Я вам покажу, злобно подумал Иван, и решительно забарабанил кулаком в дверь дома. Почти тотчас же дверь распахнулась. Он невольно отступил на шаг. На пороге стояла та самая женщина, которую он встретил днем. Она удивленно подняла брови. Потом улыбнулась. Женщина была красива. Волна темных густых волос, тонкое смуглое лицо… высокий чистый лоб, огромные черные глаза – в пол-лица, а то и больше.., прямой точеный нос, нежный румянец на скулах, яркий чувственный рот… быть может, даже слишком чувственный. Прямые тонкие плечи, крупная, вызывающе высокая грудь, узкая талия и широкие азиатские бедра.
– Я тебя видела сегодня, чужеземец, – низким голосом сказала она, обволакивающе улыбаясь. – Чего же ты хочешь?..
– Я и мои товарищи ищем ночлег, – промямлил Иван, чувствуя затылком взгляды немцев. – Мы заплатим – и много…

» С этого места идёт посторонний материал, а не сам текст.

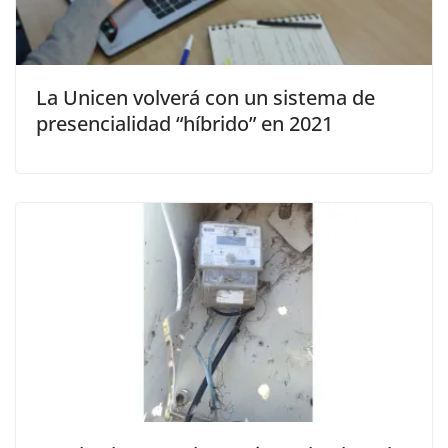
La Unicen volverá con un sistema de
presencialidad “híbrido” en 2021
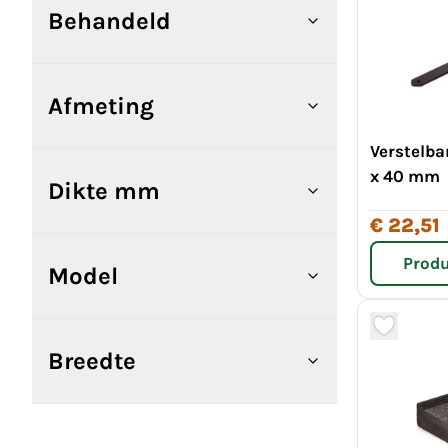
Behandeld
Afmeting
Verstelb
x 40 mm
Dikte mm
€ 22,51
Produ
Model
Breedte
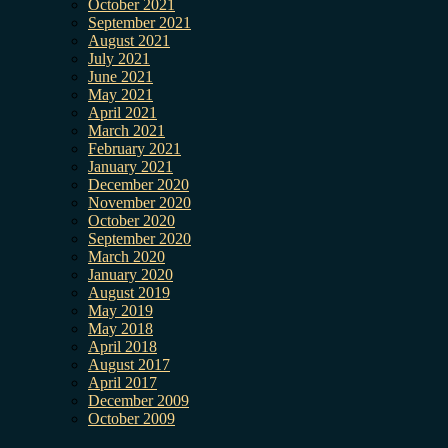
October 2021
September 2021
August 2021
July 2021
June 2021
May 2021
April 2021
March 2021
February 2021
January 2021
December 2020
November 2020
October 2020
September 2020
March 2020
January 2020
August 2019
May 2019
May 2018
April 2018
August 2017
April 2017
December 2009
October 2009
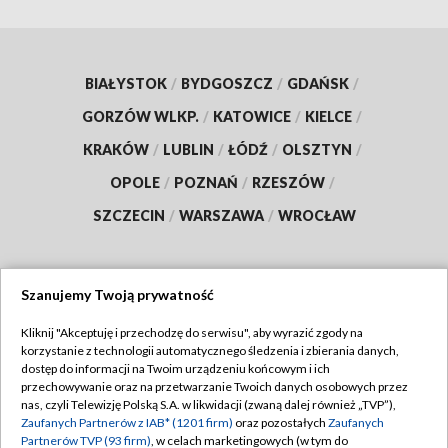
BIAŁYSTOK
/
BYDGOSZCZ
/
GDAŃSK
/
GORZÓW WLKP.
/
KATOWICE
/
KIELCE
/
KRAKÓW
/
LUBLIN
/
ŁÓDŹ
/
OLSZTYN
/
OPOLE
/
POZNAŃ
/
RZESZÓW
/
SZCZECIN
/
WARSZAWA
/
WROCŁAW
Szanujemy Twoją prywatność
Dołącz do nas:
Kliknij "Akceptuję i przechodzę do serwisu", aby wyrazić zgody na
korzystanie z technologii automatycznego śledzenia i zbierania danych,
TVP
dostęp do informacji na Twoim urządzeniu końcowym i ich
Abonament TVP
przechowywanie oraz na przetwarzanie Twoich danych osobowych przez
Regulamin TVP
nas, czyli Telewizję Polską S.A. w likwidacji (zwaną dalej również „TVP”),
Emisja w TVP
Zaufanych Partnerów z IAB* (1201 firm)
oraz pozostałych
Zaufanych
Polityka prywatności
Partnerów TVP (93 firm)
, w celach marketingowych (w tym do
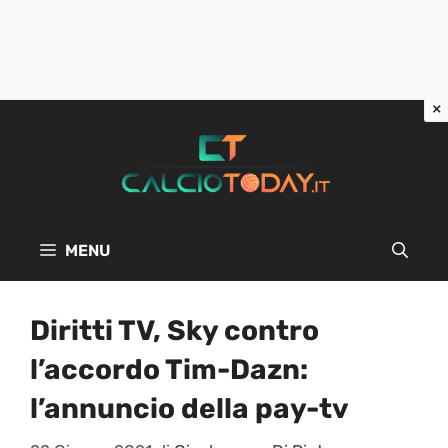
Vai
al
contenuto
MENU
Diritti TV, Sky contro
l’accordo Tim-Dazn:
l’annuncio della pay-tv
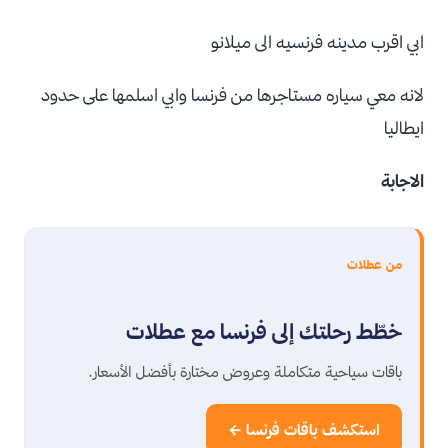
ابي اقرب مدينه فرنسيه الى ميلانو
لانه معي سياره مستاجرها من فرنسا وابي اسلمها على حدود
ايطاليا
الاجابة
من عطلات
خطّط رحلتك إلى فرنسا مع عطلات
باقات سياحية متكاملة وعروض مختارة بأفضل الأسعار.
استكشف باقات فرنسا ←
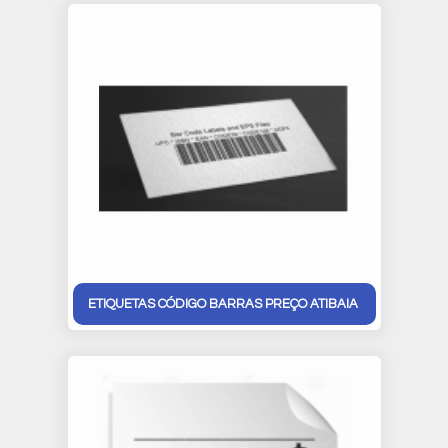
ETIQUETAS CÓDIGO BARRAS PREÇO ATIBAIA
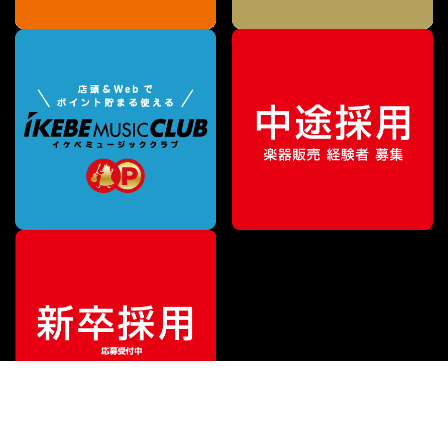
¥
506,000
販売価格
（税込）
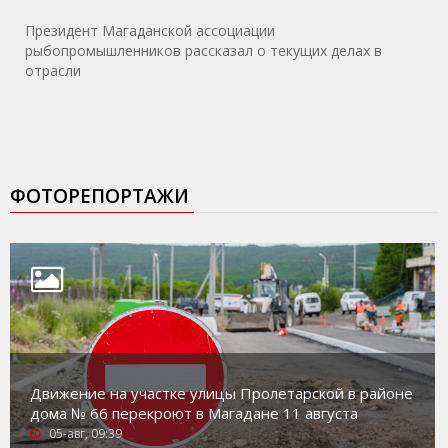
Президент Магаданской ассоциации
рыбопромышленников рассказал о текущих делах в
отрасли
ФОТОРЕПОРТАЖИ
Движение на участке улицы Пролетарской в районе
дома № 66 перекроют в Магадане 11 августа
05-авг, 09:39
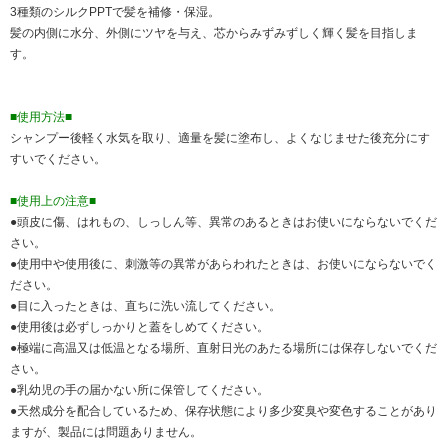
3種類のシルクPPTで髪を補修・保湿。
髪の内側に水分、外側にツヤを与え、芯からみずみずしく輝く髪を目指しま
す。
■使用方法■
シャンプー後軽く水気を取り、適量を髪に塗布し、よくなじませた後充分にす
すいでください。
■使用上の注意■
●頭皮に傷、はれもの、しっしん等、異常のあるときはお使いにならないでくだ
さい。
●使用中や使用後に、刺激等の異常があらわれたときは、お使いにならないでく
ださい。
●目に入ったときは、直ちに洗い流してください。
●使用後は必ずしっかりと蓋をしめてください。
●極端に高温又は低温となる場所、直射日光のあたる場所には保存しないでくだ
さい。
●乳幼児の手の届かない所に保管してください。
●天然成分を配合しているため、保存状態により多少変臭や変色することがあり
ますが、製品には問題ありません。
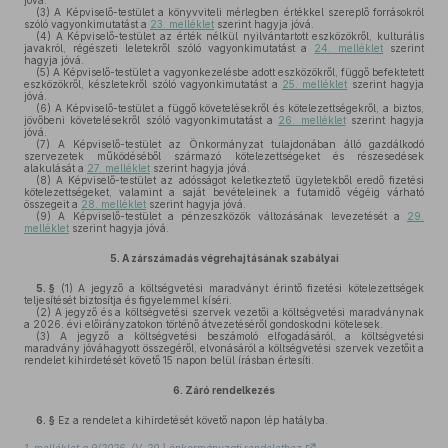
jóvá.
(3)
A Képviselő-testület a könyvviteli mérlegben értékkel szereplő forrásokról
szóló vagyonkimutatást a
23. melléklet
szerint hagyja jóvá.
(4)
A Képviselő-testület az érték nélkül nyilvántartott eszközökről, kulturális
javakról, régészeti leletekről szóló vagyonkimutatást a
24. melléklet
szerint
hagyja jóvá.
(5)
A Képviselő-testület a vagyonkezelésbe adott eszközökről, függő befektetett
eszközökről, készletekről szóló vagyonkimutatást a
25. melléklet
szerint hagyja
jóvá.
(6)
A Képviselő-testület a függő követelésekről és kötelezettségekről, a biztos,
jövőbeni követelésekről szóló vagyonkimutatást a
26. melléklet
szerint hagyja
jóvá.
(7)
A Képviselő-testület az Önkormányzat tulajdonában álló gazdálkodó
szervezetek működéséből származó kötelezettségeket és részesedések
alakulását a
27. melléklet
szerint hagyja jóvá.
(8)
A Képviselő-testület az adósságot keletkeztető ügyletekből eredő fizetési
kötelezettségeket, valamint a saját bevételeinek a futamidő végéig várható
összegeit a
28. melléklet
szerint hagyja jóvá.
(9)
A Képviselő-testület a pénzeszközök változásának levezetését a
29.
melléklet
szerint hagyja jóvá.
5.
A zárszámadás végrehajtásának szabályai
5. §
(1)
A jegyző a költségvetési maradványt érintő fizetési kötelezettségek
teljesítését biztosítja és figyelemmel kíséri.
(2)
A jegyző és a költségvetési szervek vezetői a költségvetési maradványnak
a 2026. évi előirányzatokon történő átvezetéséről gondoskodni kötelesek.
(3)
A jegyző a költségvetési beszámoló elfogadásáról, a költségvetési
maradvány jóváhagyott összegéről, elvonásáról a költségvetési szervek vezetőit a
rendelet kihirdetését követő 15 napon belül írásban értesíti.
6.
Záró rendelkezés
6. §
Ez a rendelet a kihirdetését követő napon lép hatályba.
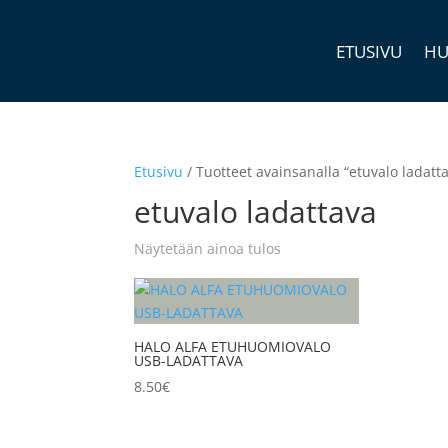
ETUSIVU
HU
Etusivu
/ Tuotteet avainsanalla “etuvalo ladatt
etuvalo ladattava
Näytetään ainoa tulos
HALO ALFA ETUHUOMIOVALO
USB-LADATTAVA
8.50
€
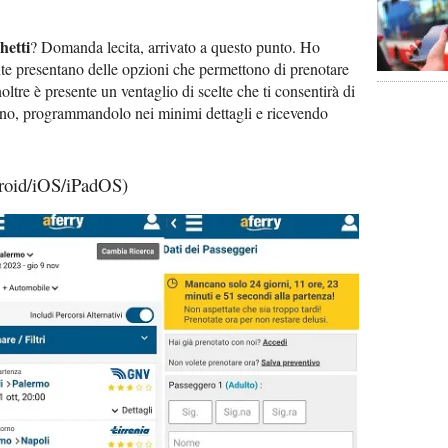
hetti
? Domanda lecita, arrivato a questo punto. Ho
nte presentano delle opzioni che permettono di prenotare
noltre è presente un ventaglio di scelte che ti consentirà di
uno, programmandolo nei minimi dettagli e ricevendo
droid/iOS/iPadOS)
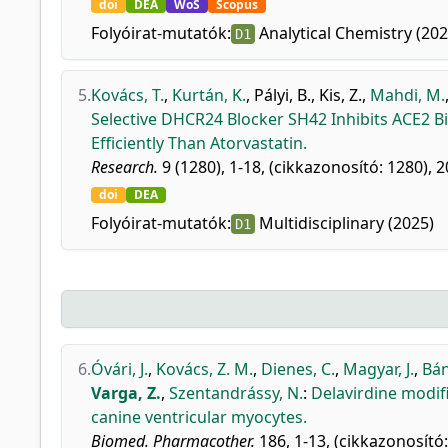
doi
DEA
WoS
Scopus
Folyóirat-mutatók:
Analytical Chemistry (202
D1
5.
Kovács, T.
,
Kurtán, K.
,
Pályi, B.
,
Kis, Z.
,
Mahdi, M.
Selective DHCR24 Blocker SH42 Inhibits ACE2 B
Efficiently Than Atorvastatin.
Research.
9 (1280), 1-18, (cikkazonosító: 1280), 2
doi
DEA
Folyóirat-mutatók:
Multidisciplinary (2025)
D1
6.
Óvári, J.
,
Kovács, Z. M.
,
Dienes, C.
,
Magyar, J.
,
Bán
Varga, Z.
,
Szentandrássy, N.
:
Delavirdine modifi
canine ventricular myocytes.
Biomed. Pharmacother.
186, 1-13, (cikkazonosító:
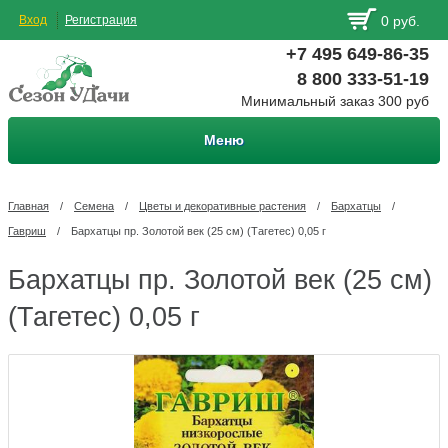
Вход
Регистрация
0 руб.
+7 495 649-86-35
8 800 333-51-19
Минимальный заказ 300 руб
Меню
Главная
/
Семена
/
Цветы и декоративные растения
/
Бархатцы
/
Гавриш
/
Бархатцы пр. Золотой век (25 см) (Тагетес) 0,05 г
Бархатцы пр. Золотой век (25 см)
(Тагетес) 0,05 г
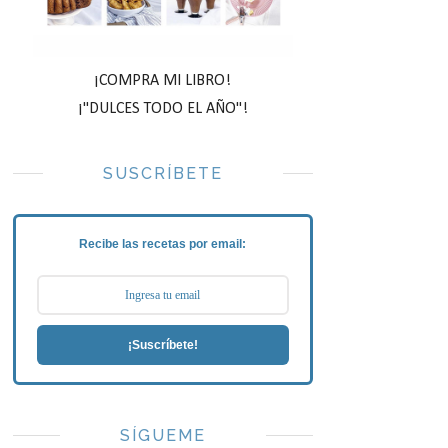
¡COMPRA MI LIBRO!
¡"DULCES TODO EL AÑO"!
SUSCRÍBETE
Recibe las recetas por email:
¡Suscríbete!
SÍGUEME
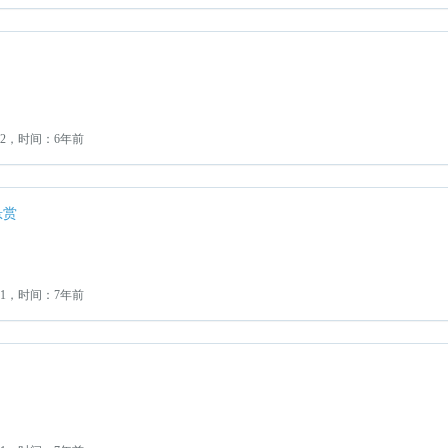
：2，时间：6年前
悬赏
：1，时间：7年前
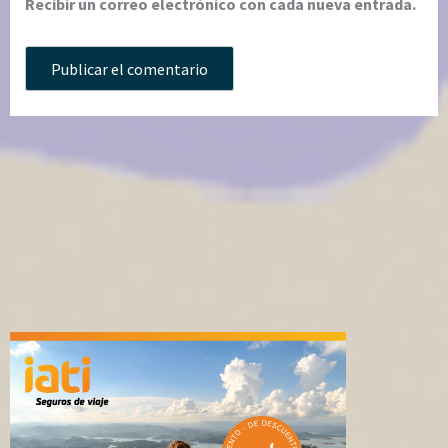
Recibir un correo electrónico con cada nueva entrada.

Она перестала улыбаться. Посмотрела на Ивана оценивающе.
– А сколько же вас?
– Со мной – двенадцать….
Она нахмурила брови, что-то соображая. Снова улыбнулась – на этот раз лукаво.
– Ну что же, входите, – сказала она, отходя в сторону. – Зачастили в дом Рахавы чужеземцы…
Иван услышал за спиной странный смешок. Он оглянулся. Позади него стоял профессор с непонятной гримасой на лице – не то злобной, не то торжествующей, не то печальной… Увидев, что Иван на него смотрит, он отвел глаза и подтолкнул его в спину – входи, мол, не задерживайся. Иван вошел в дом. Они сидели за широким грубо сколоченным столом и ужинали. Трапеза была нехитрой – жареное мясо, лепешки и вино. Кроме них, народу в зале не было. Женщина, впустившая их и оказавшаяся хозяйкой этого постоялого двора, куда-то ушла.
Иван молча ел, мрачно поглядывая по сторонам. Кляйн с брезгливой гримасой жевал лепешку, профессор потягивал вино из глиняной кружки и мечтательно, как показалось Ивану, глядел куда-то в даль. Остальные насыщались вдумчиво и аккуратно, тщательно пережевывая пищу, как и положено хорошим солдатам.
– Итак, профессор, – сказал Кляйн, с трудом проглотив последний кусок своей лепешки, – напомните, сколько нам еще здесь находиться?
Фон Кугельсдорф посмотрел на него.
– Еще шесть дней, – сказал он. – На седьмой Иерихон будет взят штурмом.
Он допил вино, поставил кружку на стол и добавил:
– И все жители города будут убиты. Все до одного.
– Прекрасно, – кисло сказал Кляйн. – Что будут убиты – это, конечно, правильно, не спорю: я и сам бы так сделал. Но мы, мы-то что делать будем?